In contrast, a company with a true commitment to compliance will show team members how the company’s leadership invests heavily in corporate excellence. Besides ongoing training, they may show a commitment to monitoring by sponsoring a private “hotline” that encourages people to report noncompliance. They may conduct internal audits or perform phantom calls to see how people will respond. Then, the company may announce its findings regularly.
When team members understand that the business’s leaders monitor and audit compliance, people will show more commitment to operating in harmony with what they’ve learned through compliance training.

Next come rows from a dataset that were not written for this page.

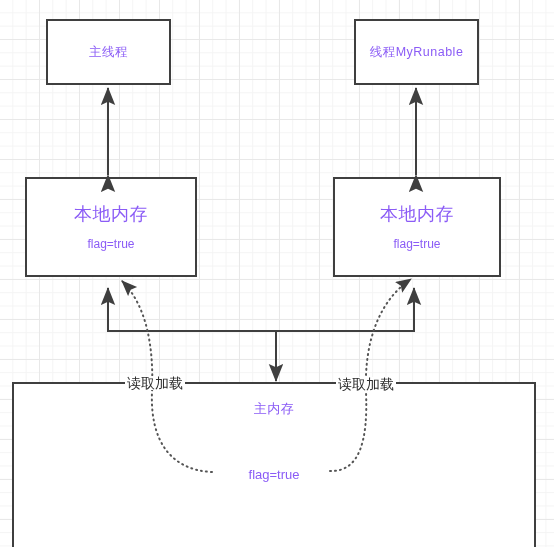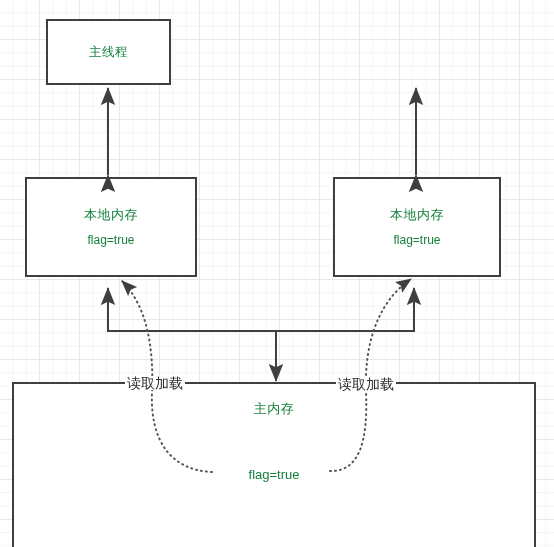--- a/index.html
+++ b/index.html
@@ -34,24 +34,24 @@
   }
   .node{
     position:absolute;
     box-sizing:border-box;
     border:2px solid #3f3f3f;
     background:#ffffff;
     display:flex;
     flex-direction:column;
     align-items:center;
     justify-content:center;
-    color:#15803d;
+    color:#8b5cf6;
   }
   .node .title{
-    font-size:13px;
+    font-size:18px;
     line-height:1.35;
     letter-spacing:0.5px;
     white-space:nowrap;
   }
   .node .sub{
     font-size:12px;
     line-height:1.35;
     margin-top:9px;
     white-space:nowrap;
     text-align:right;
@@ -83,20 +83,23 @@
 </style>
 </head>
 <body>
 
 <div id="canvas">
 
   <div class="node thread" style="left:46px; top:19px; width:125px; height:66px;">
     <span class="title">主线程</span>
   </div>
 
+  <div class="node thread" style="left:354px; top:19px; width:125px; height:66px;">
+    <span class="title">线程MyRunable</span>
+  </div>
 
   <div class="node" style="left:25px; top:177px; width:172px; height:100px;">
     <span class="title">本地内存</span>
     <span class="sub">flag=true</span>
   </div>
 
   <div class="node" style="left:333px; top:177px; width:168px; height:100px;">
     <span class="title">本地内存</span>
     <span class="sub">flag=true</span>
   </div>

If a company is harsh on low-level employees, but it allows rainmakers or leaders to get away with noncompliance, the compliance program will fail as a resource to protect against government investigations. As the above-quoted Harvard Business Review article noted, prosecutors will deal harshly with companies that do not treat the compliance program as an integral part of the organization
To grant a non-prosecution agreement, prosecutors will assess the company’s policies—including records the company keeps on disciplinary or corrective measures for noncompliance.
The following 20-page report that the Department of Justice published will help leaders grasp the “critical factors” prosecutors will use when assessing “the comprehensiveness of the compliance programs.”
That document shows a compliance program should provide a clear message that leadership will not tolerate misconduct. The program cannot succeed if prosecutors determine that policies do not apply to people in senior leadership positions. According to the document:
“The company’s top leaders set the tone for the rest of the company. Prosecutors should examine the extent to which senior management have clearly articulated the company’s ethical standards, conveyed and disseminated them in clear and unambiguous terms, and demonstrated rigorous adherence by example. Prosecutors should also examine how middle management, in turn, have reinforced those standards and encouraged employees to abide by them.”